Minha família era grande, composta por avós, tios, primos, pais e irmãos. Os grupos sociais com os quais convivíamos também tinham características semelhantes. De perto, bem de pertinho é que se acentuavam as diferenças. O mais velho, o mais forte, o mais destemido, o mais azarado, o falante, o que gostava de contar vantagens, o primeiro a chegar, o último a sair, o trabalhador, o esperto, o preguiçoso e tantos temperamentos que expressavam as subjetividades, cada qual mais incompleta em relação à riqueza pessoal dos indivíduos e suas capacidades, sonhos e vontades.

Como cada espaço revela um território organizado por situações nem sempre fáceis de compreender, com sua lógica própria, os lugares da fazenda eram a melhor tradução das relações políticas, sociais e econômicas existentes entre os indivíduos. A casa sede, a antiga colônia dos imigrantes portugueses e italianos, a casa da farinha, o curral, o chiqueiro, o paiol, o rio, os pastos, as lavouras, formando um conjunto, que às crianças e, talvez, aos adultos também, parecia imutável e eterno. Que ilusão!

A transição, porque tudo se transforma, veio devagarinho, imperceptível, mas veio, inexorável. Tinha de vir e veio. A fazenda já não produzia tudo o que as pessoas precisavam no dia a dia. A produção dependia, cada vez mais, de insumos vindos de longe, até do estrangeiro. Os mantimentos eram comprados no armazém e, dali a pouco, nos supermercados. Era preciso trazer da cidade os gêneros, a mistura, as roupas, os medicamentos, o querosene, o baralho, os anzóis, sem esquecer as pessoas.
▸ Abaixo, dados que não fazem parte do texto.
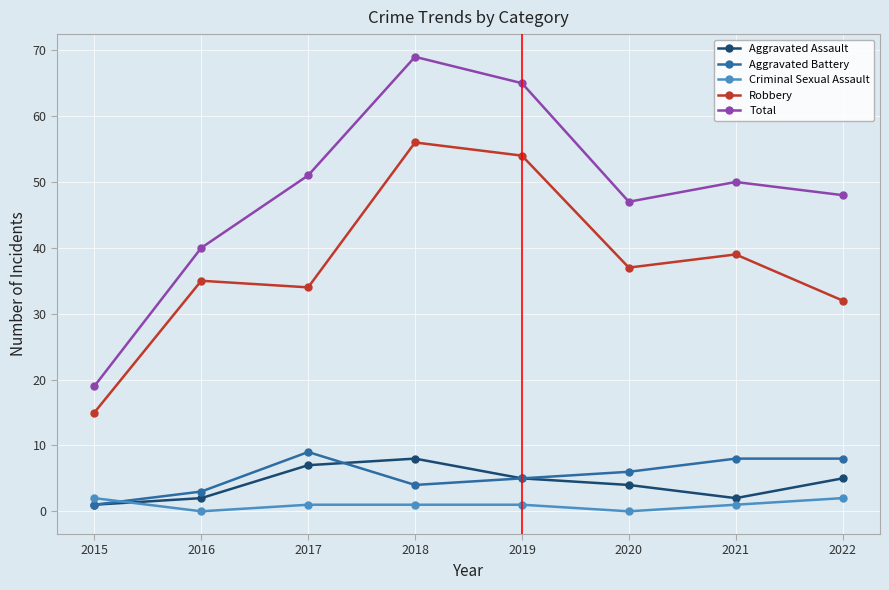

Count the number of categories in the chart.

8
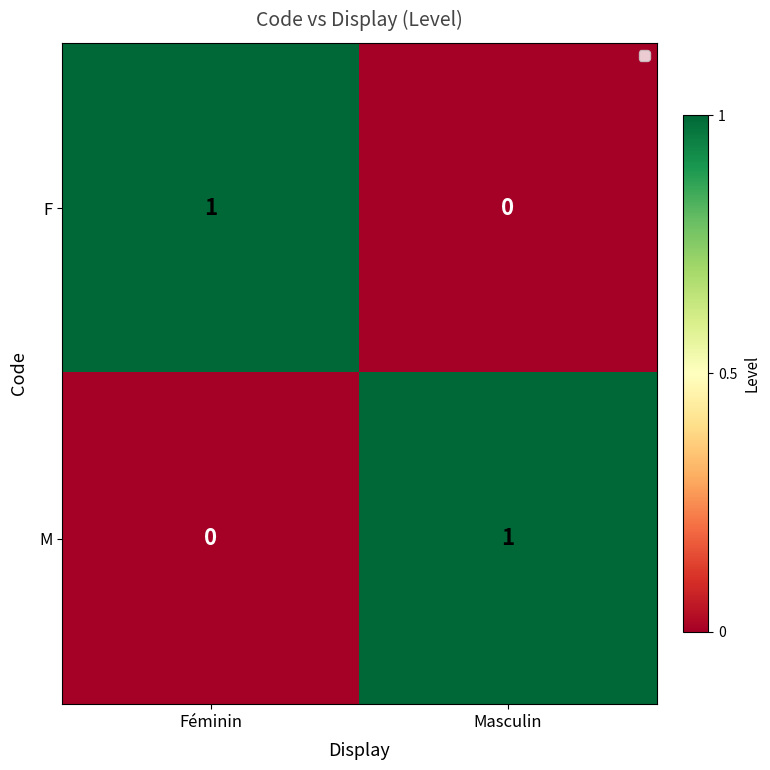

At how many categories does at least one series exceed 0?

2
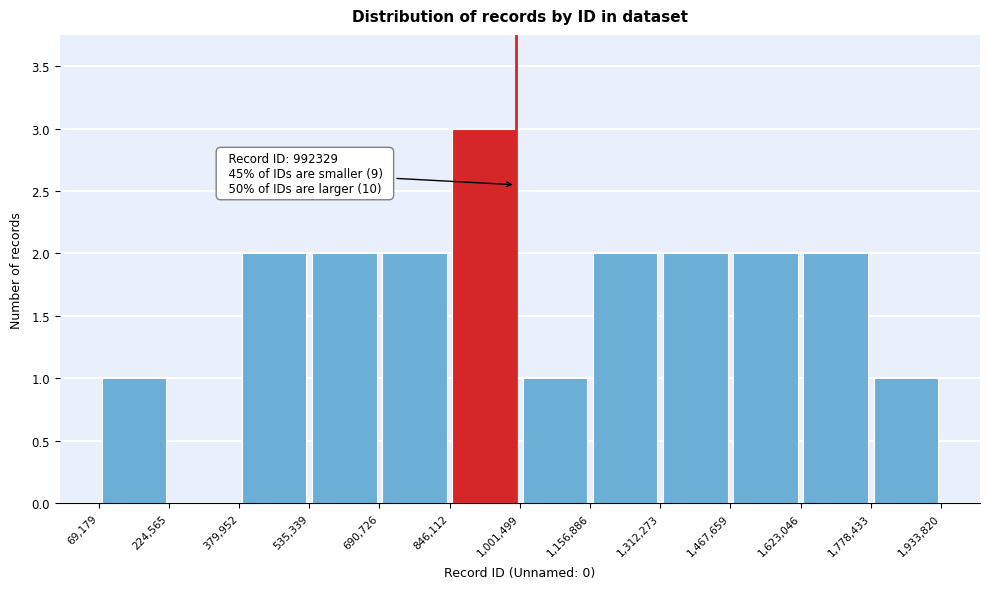

Which range on the x-axis has the tallest bar?

846,112 to 1,001,499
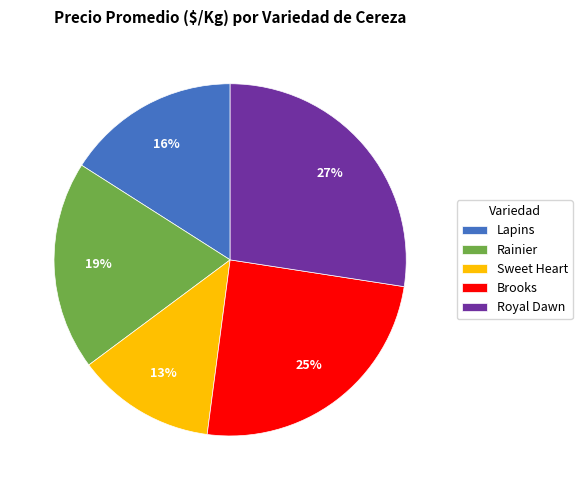

Rank the categories by value from highest to lowest.

Royal Dawn, Brooks, Rainier, Lapins, Sweet Heart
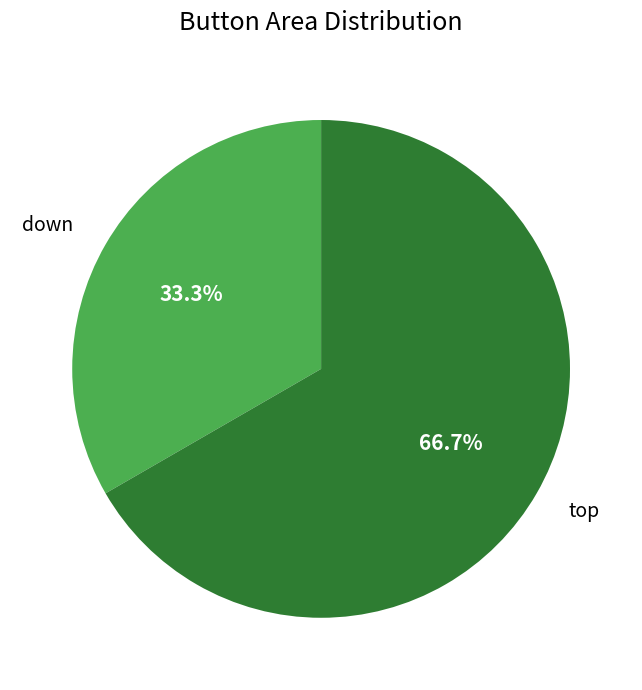

Is it true that down is 19% of the pie?

False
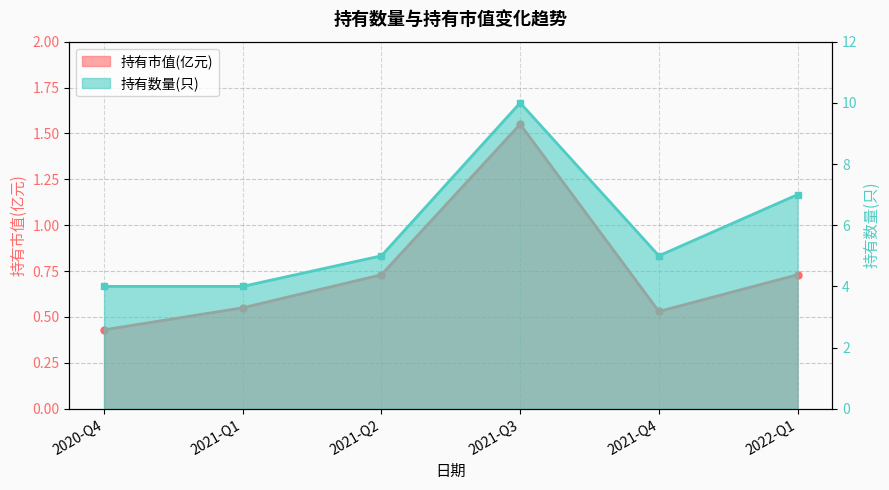

What is the label of the 1st point from the left?

2020-Q4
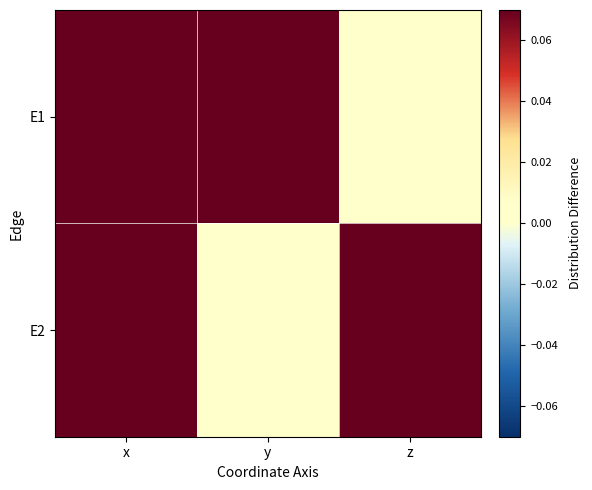

List the series in order of their peak value, lowest first.

E1, E2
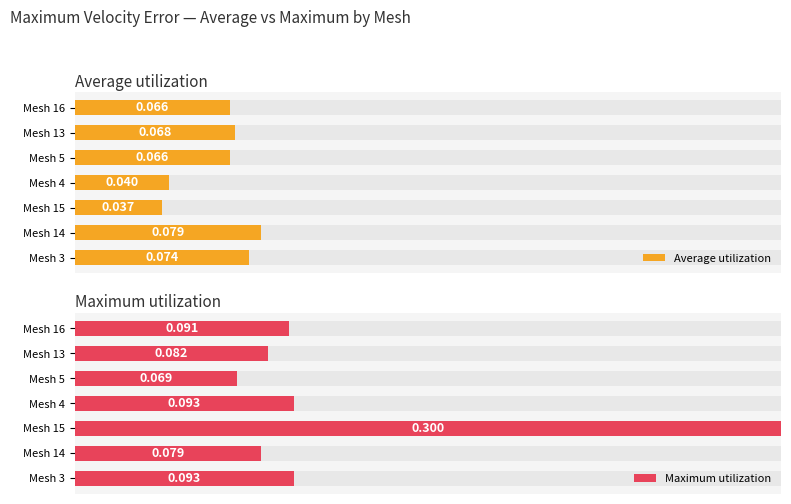

Reading right to left, extract all data points from this chart.

Average utilization: 22.0	22.7	22.0	13.3	12.3	26.3	24.7
Maximum utilization: 30.3	27.3	23.0	31.0	100.0	26.3	31.0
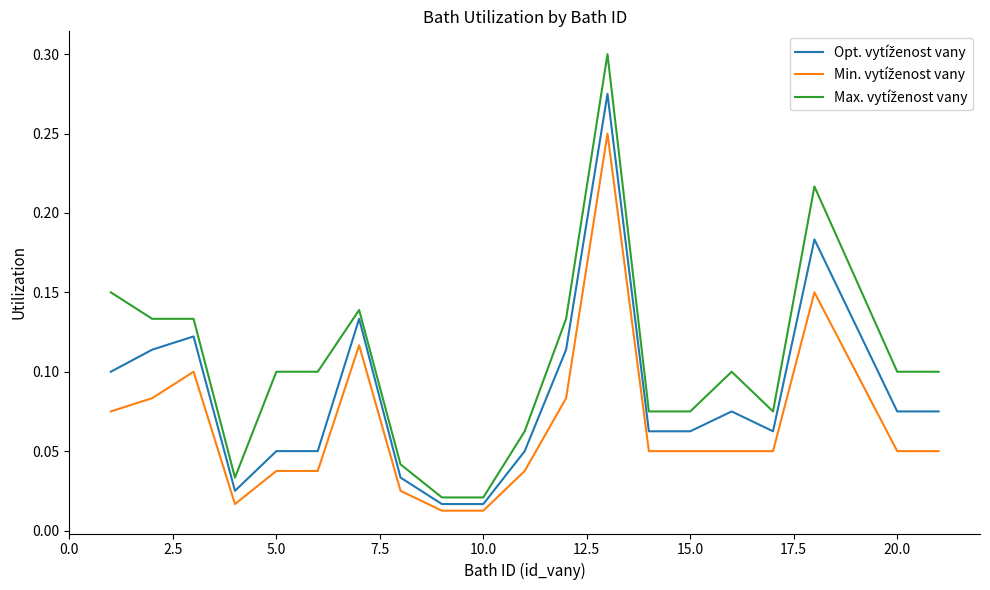

Reading left to right, extract all data points from this chart.

Opt. vytíženost vany: 0.1	0.1	0.1	0.0	0.1	0.1	0.1	0.0	0.0	0.0	0.1	0.1	0.3	0.1	0.1	0.1	0.1	0.2	0.1	0.1
Min. vytíženost vany: 0.1	0.1	0.1	0.0	0.0	0.0	0.1	0.0	0.0	0.0	0.0	0.1	0.2	0.1	0.1	0.1	0.1	0.1	0.1	0.1
Max. vytíženost vany: 0.1	0.1	0.1	0.0	0.1	0.1	0.1	0.0	0.0	0.0	0.1	0.1	0.3	0.1	0.1	0.1	0.1	0.2	0.1	0.1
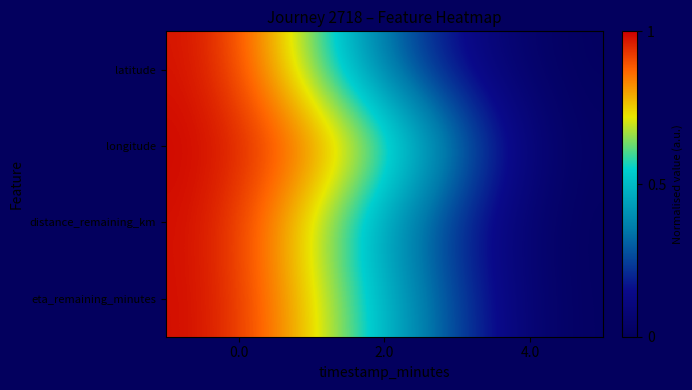

Which label corresponds to the smallest value in the chart?

4.0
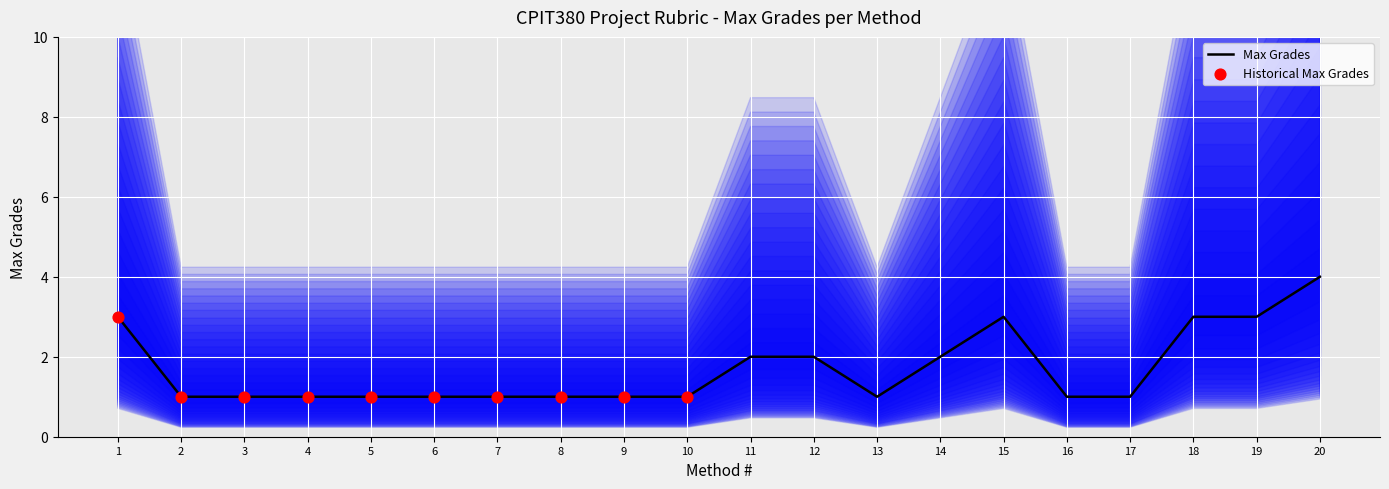

What is the change in value from 3 to 19?

+2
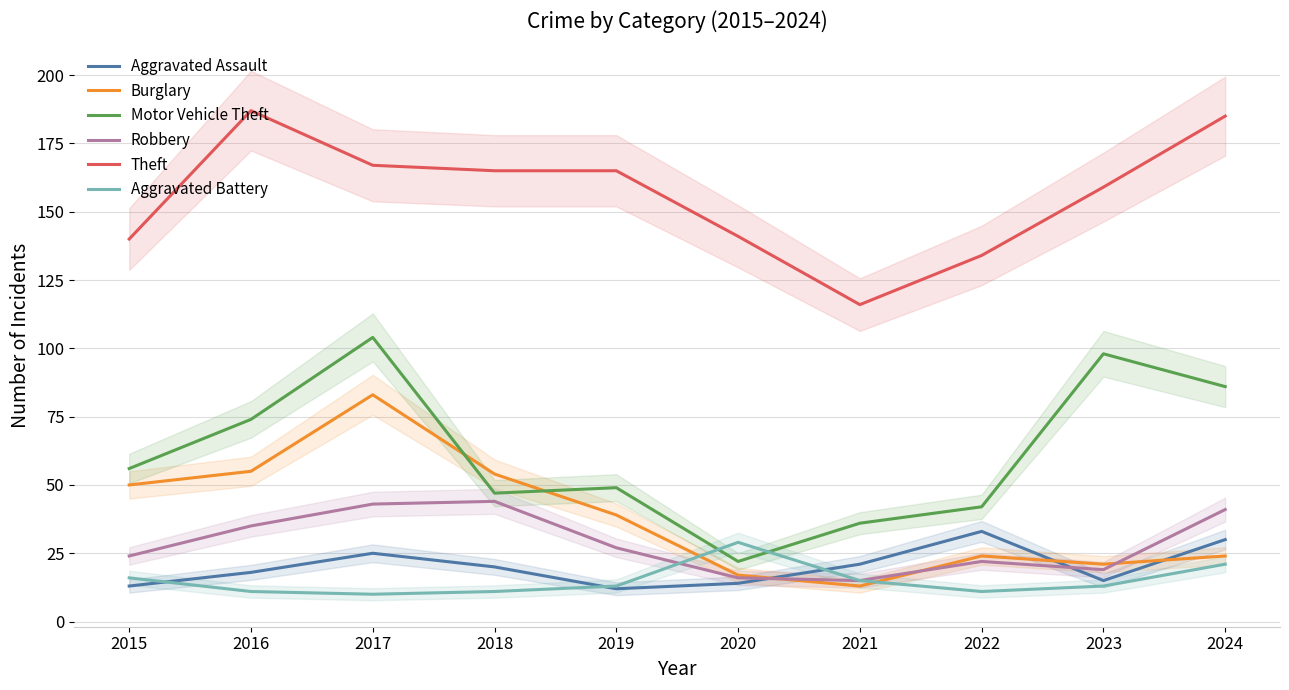

What is the total value across all series at 2024?

387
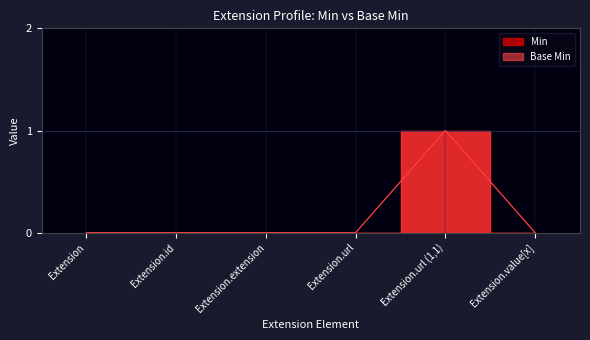

True or false: the data shows 0 at Extension.url (1,1).

False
Os meninos cresceram, os avós se foram, as terras e o gado foram divididos e sobrou, como referência e fonte de conflitos, a casa sede. Não foi possível desfazer-se dos móveis antigos, das lembranças, das árvores do pomar, dos locais de banho no rio, então o uso foi comum durante o período de quase uma década.

Nos finais de tarde, em especial nos invernos poeirentos, o céu tingido de vermelho, reunidos na varanda, conversávamos sobre os “velhos tempos”. Minha tia se calava, o olhar distante... Agora eu sei, era melancolia.